▶ **LESETEXT**
----------

Todesursache von Mahsa Amini ungeklärt

Auslöser der Demonstrationen ist der Tod der 22-jährigen Mahsa Amini aus der Provinz Kurdistan nach ihrer Festnahme durch die Sittenpolizei. Amini war in der vergangenen Woche in der Hauptstadt Teheran festgenommen worden, weil sie ihr Kopftuch "unangemessen" trug. Nach ihrer Festnahme brach sie unter noch ungeklärten Umständen auf der Polizeiwache zusammen und fiel ins Koma. Laut offiziellen Angaben starb sie am Freitag in einem Krankenhaus.

Dagegen hatte das Krankenhaus auf einem Instagram-Post am Samstag mitgeteilt, dass die Patientin bereits bei ihrer Ankunft hirntot gewesen sei. Dieses Statement wurde später gelöscht. Nach Polizeiangaben hatte die junge Frau einen Herzanfall. Menschenrechtsaktivisten zufolge hatte sie hingegen einen tödlichen Schlag auf den Kopf erlitten. Die Polizei weist die Vorwürfe entschieden zurück.

----------

(Gespeicherte Daten)
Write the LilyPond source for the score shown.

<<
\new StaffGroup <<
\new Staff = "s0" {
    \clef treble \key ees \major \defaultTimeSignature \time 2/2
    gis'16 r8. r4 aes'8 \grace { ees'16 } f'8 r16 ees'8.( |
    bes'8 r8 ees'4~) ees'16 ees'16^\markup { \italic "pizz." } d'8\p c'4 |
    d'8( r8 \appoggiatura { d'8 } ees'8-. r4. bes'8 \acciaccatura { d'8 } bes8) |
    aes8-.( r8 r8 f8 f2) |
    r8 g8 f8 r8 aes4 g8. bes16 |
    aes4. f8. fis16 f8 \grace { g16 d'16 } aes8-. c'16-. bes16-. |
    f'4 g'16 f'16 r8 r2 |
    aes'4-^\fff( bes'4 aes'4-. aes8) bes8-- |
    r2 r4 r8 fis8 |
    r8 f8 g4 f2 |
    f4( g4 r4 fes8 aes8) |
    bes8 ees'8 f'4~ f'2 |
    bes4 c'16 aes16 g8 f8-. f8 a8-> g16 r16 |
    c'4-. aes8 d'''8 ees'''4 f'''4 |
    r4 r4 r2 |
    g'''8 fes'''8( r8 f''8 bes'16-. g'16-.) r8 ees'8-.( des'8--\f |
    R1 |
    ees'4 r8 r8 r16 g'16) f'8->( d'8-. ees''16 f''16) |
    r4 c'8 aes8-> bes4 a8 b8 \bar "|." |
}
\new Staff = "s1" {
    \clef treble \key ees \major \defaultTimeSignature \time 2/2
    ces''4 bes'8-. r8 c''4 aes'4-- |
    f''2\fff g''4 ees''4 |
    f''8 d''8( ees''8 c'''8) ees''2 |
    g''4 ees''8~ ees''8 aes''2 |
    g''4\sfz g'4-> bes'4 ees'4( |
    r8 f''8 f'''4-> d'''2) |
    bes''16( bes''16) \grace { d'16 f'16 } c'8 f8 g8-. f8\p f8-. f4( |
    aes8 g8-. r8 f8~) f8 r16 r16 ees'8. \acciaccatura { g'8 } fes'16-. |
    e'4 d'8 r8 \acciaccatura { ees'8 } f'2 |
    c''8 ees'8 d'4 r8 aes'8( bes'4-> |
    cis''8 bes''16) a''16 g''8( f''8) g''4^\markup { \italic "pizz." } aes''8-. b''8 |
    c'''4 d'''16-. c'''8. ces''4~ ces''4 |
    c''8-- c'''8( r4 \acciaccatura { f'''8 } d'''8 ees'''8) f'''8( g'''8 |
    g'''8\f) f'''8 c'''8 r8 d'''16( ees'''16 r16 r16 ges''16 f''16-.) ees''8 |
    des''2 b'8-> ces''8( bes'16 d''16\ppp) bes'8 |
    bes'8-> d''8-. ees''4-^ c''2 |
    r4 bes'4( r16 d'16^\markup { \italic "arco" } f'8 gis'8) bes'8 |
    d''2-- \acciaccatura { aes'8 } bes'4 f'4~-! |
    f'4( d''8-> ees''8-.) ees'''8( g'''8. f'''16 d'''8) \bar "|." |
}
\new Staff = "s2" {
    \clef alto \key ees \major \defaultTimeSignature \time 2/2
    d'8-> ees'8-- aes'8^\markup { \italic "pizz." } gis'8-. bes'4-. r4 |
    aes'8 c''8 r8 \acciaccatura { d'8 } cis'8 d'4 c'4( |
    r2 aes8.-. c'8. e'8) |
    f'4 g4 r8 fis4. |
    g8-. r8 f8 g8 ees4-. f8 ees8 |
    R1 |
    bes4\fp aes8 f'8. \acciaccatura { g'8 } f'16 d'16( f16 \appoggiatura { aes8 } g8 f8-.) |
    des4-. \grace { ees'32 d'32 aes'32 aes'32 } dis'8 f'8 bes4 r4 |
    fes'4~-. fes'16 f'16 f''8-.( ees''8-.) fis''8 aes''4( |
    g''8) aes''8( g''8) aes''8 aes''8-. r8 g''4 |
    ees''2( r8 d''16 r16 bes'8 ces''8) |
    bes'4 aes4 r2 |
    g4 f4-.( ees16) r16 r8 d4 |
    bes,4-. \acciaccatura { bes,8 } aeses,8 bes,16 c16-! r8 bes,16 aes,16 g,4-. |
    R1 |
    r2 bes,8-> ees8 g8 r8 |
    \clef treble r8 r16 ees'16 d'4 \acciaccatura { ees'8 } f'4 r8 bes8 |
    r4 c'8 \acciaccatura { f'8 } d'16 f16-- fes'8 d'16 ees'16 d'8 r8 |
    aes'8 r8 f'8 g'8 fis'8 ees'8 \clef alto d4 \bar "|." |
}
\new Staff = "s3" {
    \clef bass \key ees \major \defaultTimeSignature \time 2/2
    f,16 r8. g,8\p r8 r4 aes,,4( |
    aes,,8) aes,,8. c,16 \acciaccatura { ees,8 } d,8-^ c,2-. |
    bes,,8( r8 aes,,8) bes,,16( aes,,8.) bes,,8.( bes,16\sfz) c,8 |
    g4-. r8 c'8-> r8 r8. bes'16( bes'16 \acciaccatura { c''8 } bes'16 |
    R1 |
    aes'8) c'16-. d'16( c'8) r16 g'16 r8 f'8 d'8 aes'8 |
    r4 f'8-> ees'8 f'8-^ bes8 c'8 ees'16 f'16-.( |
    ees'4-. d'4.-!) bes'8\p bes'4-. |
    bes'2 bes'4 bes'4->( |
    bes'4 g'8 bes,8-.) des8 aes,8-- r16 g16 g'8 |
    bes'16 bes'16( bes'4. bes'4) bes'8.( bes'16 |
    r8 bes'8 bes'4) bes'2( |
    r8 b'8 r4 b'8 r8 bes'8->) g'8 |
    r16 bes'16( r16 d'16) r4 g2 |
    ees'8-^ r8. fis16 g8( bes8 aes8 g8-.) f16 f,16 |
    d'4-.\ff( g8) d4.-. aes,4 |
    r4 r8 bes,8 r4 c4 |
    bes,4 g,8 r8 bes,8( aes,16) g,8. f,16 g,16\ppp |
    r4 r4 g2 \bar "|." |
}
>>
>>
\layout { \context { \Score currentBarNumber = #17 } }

----------

▶ **AUFGABENBESCHREIBUNG**
Schreiben Sie aus dem Text über den Tod von Mahsa Amini den Abschnitt wortgetreu ab, der mit „Todesursache von Mahsa Amini“ beginnt und mit „die Vorwürfe entschieden zurück.“ endet.

▶ **AUSGABE**
Todesursache von Mahsa Amini ungeklärt

Auslöser der Demonstrationen ist der Tod der 22-jährigen Mahsa Amini aus der Provinz Kurdistan nach ihrer Festnahme durch die Sittenpolizei. Amini war in der vergangenen Woche in der Hauptstadt Teheran festgenommen worden, weil sie ihr Kopftuch "unangemessen" trug. Nach ihrer Festnahme brach sie unter noch ungeklärten Umständen auf der Polizeiwache zusammen und fiel ins Koma. Laut offiziellen Angaben starb sie am Freitag in einem Krankenhaus.

Dagegen hatte das Krankenhaus auf einem Instagram-Post am Samstag mitgeteilt, dass die Patientin bereits bei ihrer Ankunft hirntot gewesen sei. Dieses Statement wurde später gelöscht. Nach Polizeiangaben hatte die junge Frau einen Herzanfall. Menschenrechtsaktivisten zufolge hatte sie hingegen einen tödlichen Schlag auf den Kopf erlitten. Die Polizei weist die Vorwürfe entschieden zurück.